VertigO (May 2018)
La résilience territoriale comme principe et comme volonté Réflexions à partir de la question de la pollution des sols dans des territoires (dés)industrialisés
Abstract
Since the 2000’s, we have observed an affirmation on the notion of resilience as much for researchers as for practitioners in the fields of urbanization and territories. Relying upon a genealogy of the notion and a history of its mobilization, the present article intends to question the resilience in a critical manner by putting it to the test in a concrete situation : the question of soil pollution in deindustrialized territories in the Saint-Etienne region (France). Long evaded by requalification politics started in the 1980’s, soil pollution became a public problem at the turn of the 1990’s. Its treatment constituted a new challenge for local players confronted by the changing role and double standards of the State.
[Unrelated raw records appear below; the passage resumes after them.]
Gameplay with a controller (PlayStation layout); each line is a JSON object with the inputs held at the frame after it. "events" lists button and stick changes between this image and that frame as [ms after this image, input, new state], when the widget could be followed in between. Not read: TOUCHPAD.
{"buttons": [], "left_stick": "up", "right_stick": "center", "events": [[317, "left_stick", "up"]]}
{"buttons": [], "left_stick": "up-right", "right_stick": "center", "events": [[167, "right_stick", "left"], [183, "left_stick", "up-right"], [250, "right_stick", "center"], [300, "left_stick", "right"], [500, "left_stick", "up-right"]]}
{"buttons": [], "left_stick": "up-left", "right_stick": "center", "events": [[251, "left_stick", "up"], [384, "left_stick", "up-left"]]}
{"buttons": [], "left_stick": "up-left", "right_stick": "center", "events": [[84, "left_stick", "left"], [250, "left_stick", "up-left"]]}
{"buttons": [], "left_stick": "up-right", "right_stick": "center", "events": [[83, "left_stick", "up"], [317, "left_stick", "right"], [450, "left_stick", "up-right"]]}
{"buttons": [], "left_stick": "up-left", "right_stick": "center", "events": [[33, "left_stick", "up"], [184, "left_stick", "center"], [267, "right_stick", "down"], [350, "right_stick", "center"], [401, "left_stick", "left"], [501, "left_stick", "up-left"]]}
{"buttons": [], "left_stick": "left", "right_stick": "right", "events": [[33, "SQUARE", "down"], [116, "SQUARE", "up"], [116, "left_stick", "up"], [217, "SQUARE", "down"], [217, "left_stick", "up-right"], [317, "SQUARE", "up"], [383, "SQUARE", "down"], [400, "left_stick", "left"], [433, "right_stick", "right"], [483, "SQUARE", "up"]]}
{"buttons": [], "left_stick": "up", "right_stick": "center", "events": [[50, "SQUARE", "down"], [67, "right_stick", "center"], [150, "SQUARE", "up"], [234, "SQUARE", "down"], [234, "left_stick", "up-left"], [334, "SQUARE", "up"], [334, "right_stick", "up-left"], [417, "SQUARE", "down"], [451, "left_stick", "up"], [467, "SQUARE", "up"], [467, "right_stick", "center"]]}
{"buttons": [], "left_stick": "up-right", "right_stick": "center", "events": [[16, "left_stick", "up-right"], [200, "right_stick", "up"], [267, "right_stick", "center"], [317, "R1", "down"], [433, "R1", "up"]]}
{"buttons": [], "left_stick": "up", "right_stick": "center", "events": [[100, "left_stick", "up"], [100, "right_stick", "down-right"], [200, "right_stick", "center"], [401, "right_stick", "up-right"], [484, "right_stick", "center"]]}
In fact, the latter continually increases its level of control requirements leaving heritage problems that it contributed to create to local authorities, in a non-stabilized legislative and regulatory context, and in permanent contradiction between withdrawal into the norm and the incitement to innovate, which leads to the challenge. Local public action must therefore constantly adapt, gain in technicality to have a little seen result which, at best, falls within the scope of upgrading. The issue therefore seems to be to remove the issue of soil pollution from its confinement in the technical sphere and to put it on the political scene, by therefore slipping injunctions to resilience on a genuine attention to uneven local capacities of action and on a principle of socio-spatial justice at a wider scale.